Fort Worth Literacy Partnership is now “Read Fort Worth”

Bold graphic identity reflects city’s commitment to children, 100×25 literacy goal


FORT WORTH, Texas – Sept. 20, 2017 – The Fort Worth Literacy Partnership today unveils a new name – “Read Fort Worth” – and a bold graphic identity that reflects the city’s independent, Western spirit and its commitment to seeing that 100 percent of Fort Worth ISD children are reading on grade level by third grade.

The Read Fort Worth logo is centered on an open book symbolizing the unlocking of knowledge and the future. Longhorns convey the community’s regional identity while projecting strength and intent to drive forward.

The five stars of increasing size suggest growth, success and achievement. The descriptor copy, “A Literacy Partnership Achieving 100×25,” supports the Fort Worth Independent School District’s 100x25FWTX Initiative.

“Fort Worth is known as a destination city for business and culture and as a place where people love to live and work,” said Kristin N. Sullivan, Read Fort Worth executive director. “Our leadership chose a graphic identity that conveys the loyalty, bravery and determination it will take to ensure that all Fort Worth children have the early literacy skills they need to succeed and to make our city even stronger.”
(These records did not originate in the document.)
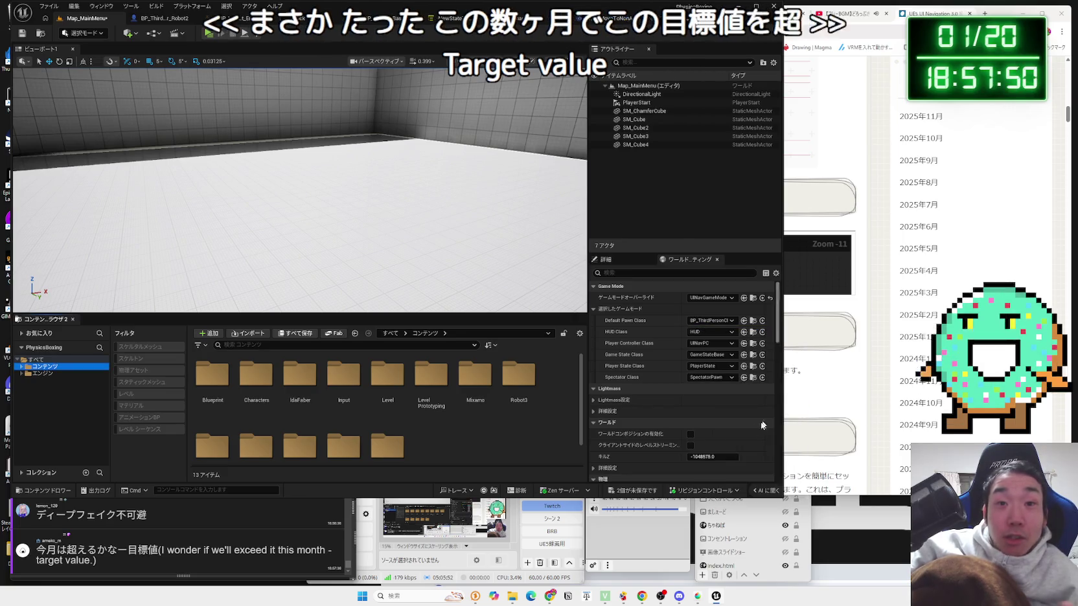
left_click(768, 402)
key("ctrl+s")
key("Return")
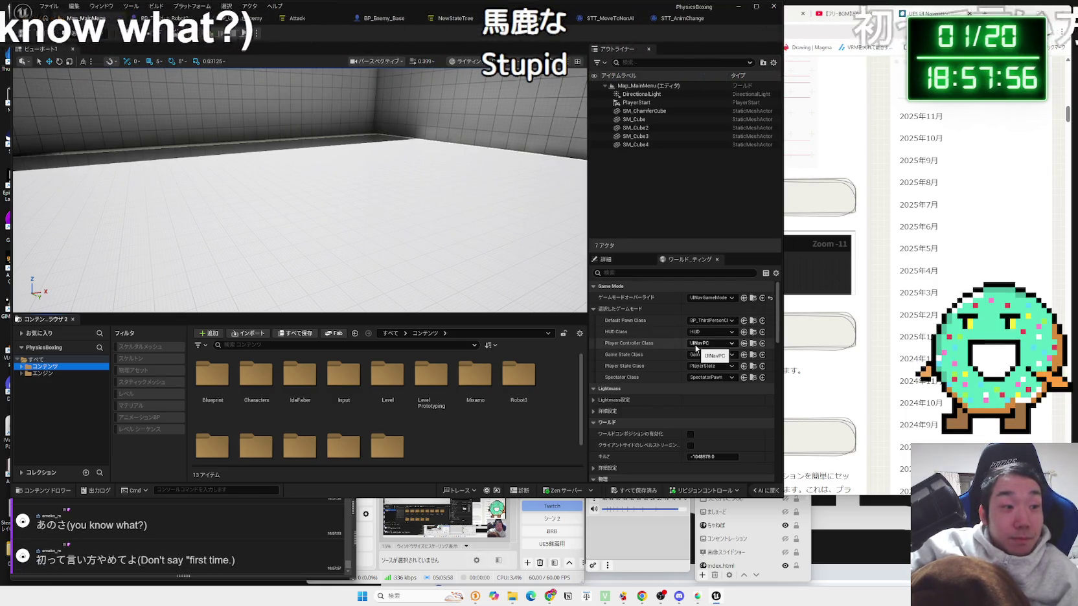
Step: Check the Player Controller Class list, keeping UINavPC as the controller
left_click(210, 528)
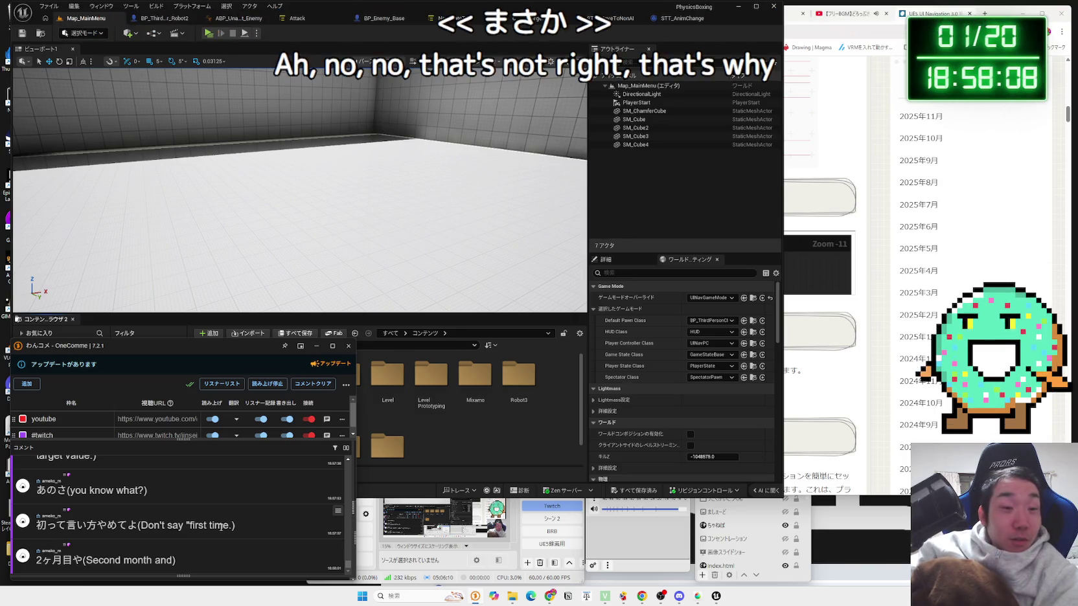
left_click(714, 346)
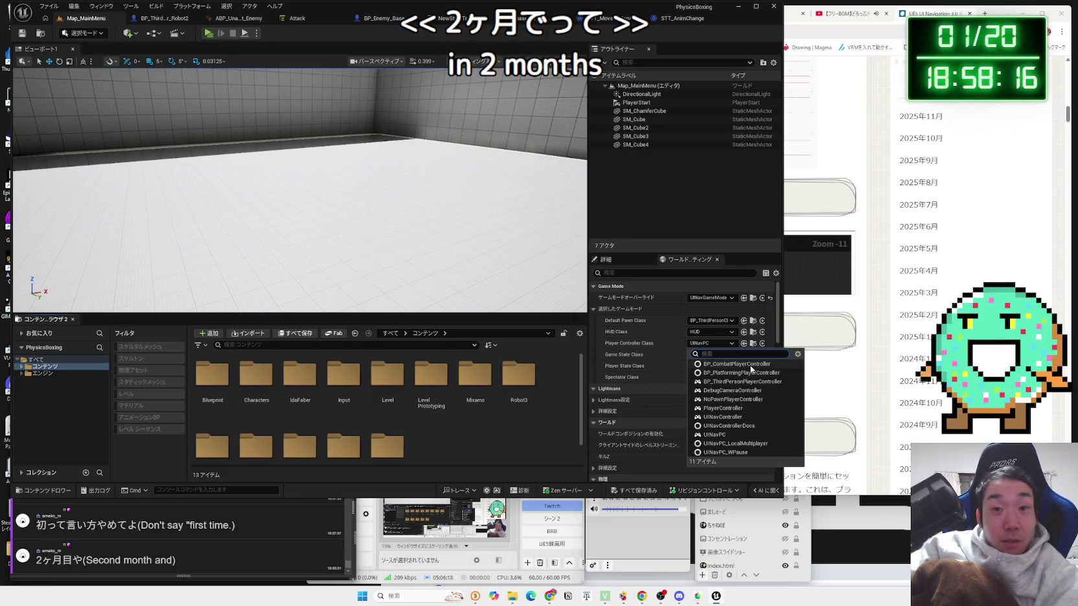
left_click(656, 342)
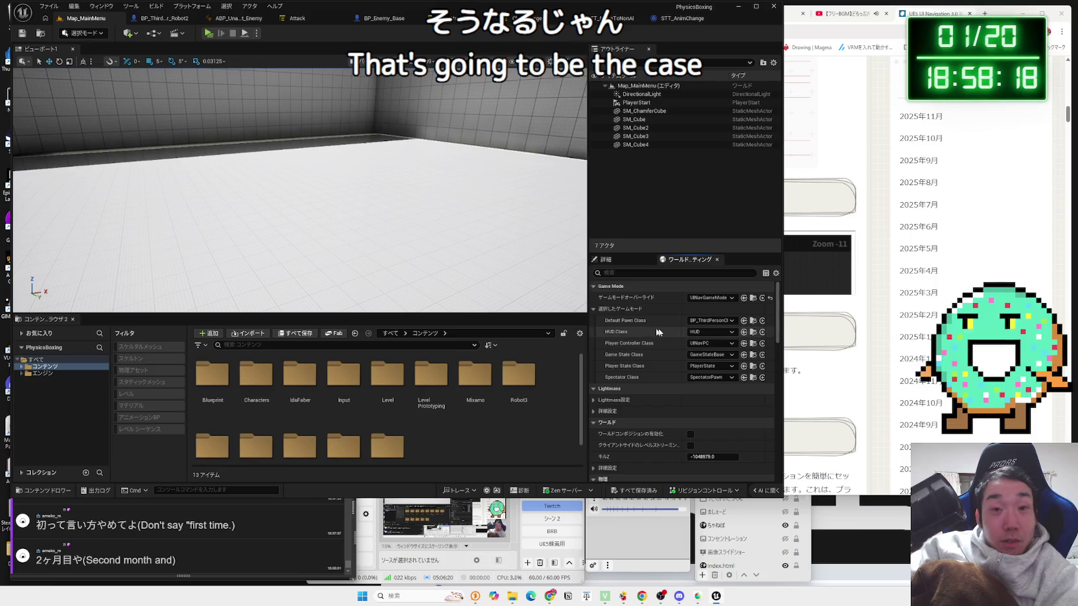
left_click(211, 34)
Read Fort Worth was launched in September 2016 as the Fort Worth Literacy Partnership by Fort Worth Mayor Betsy Price, Fort Worth ISD Superintendent Dr. Kent P. Scribner and leaders from the business and philanthropic communities. Matthew K. Rose, executive chairman of Fort Worth-based BNSF Railway, serves as chairman of Read Fort Worth’s 12-member Executive Council, which includes Mayor Price and Dr. Scribner.

The privately-funded, locally-controlled backbone organization exists to provide the community unique, actionable data to advance kindergarten readiness and third-grade reading achievement; to organize and align partners under shared outcomes; to develop strategies for significant improvement; and to communicate best practices and drive results.

The Data Dashboard allows users to view five years of third-grade reading achievement for each of the 84 Fort Worth ISD elementary campuses as well as public charter schools, in addition to addition to views of data comparing school district performance across Tarrant County. The dashboard will be updated with 2017 Texas STAAR Reading results later this fall.

Read Fort Worth is finalizing a strategic plan to help drive significant improvement in early childhood literacy through existing and forming action networks focused on high-impact areas including school readiness, child health and well-being, expanded learning opportunities and reading resources.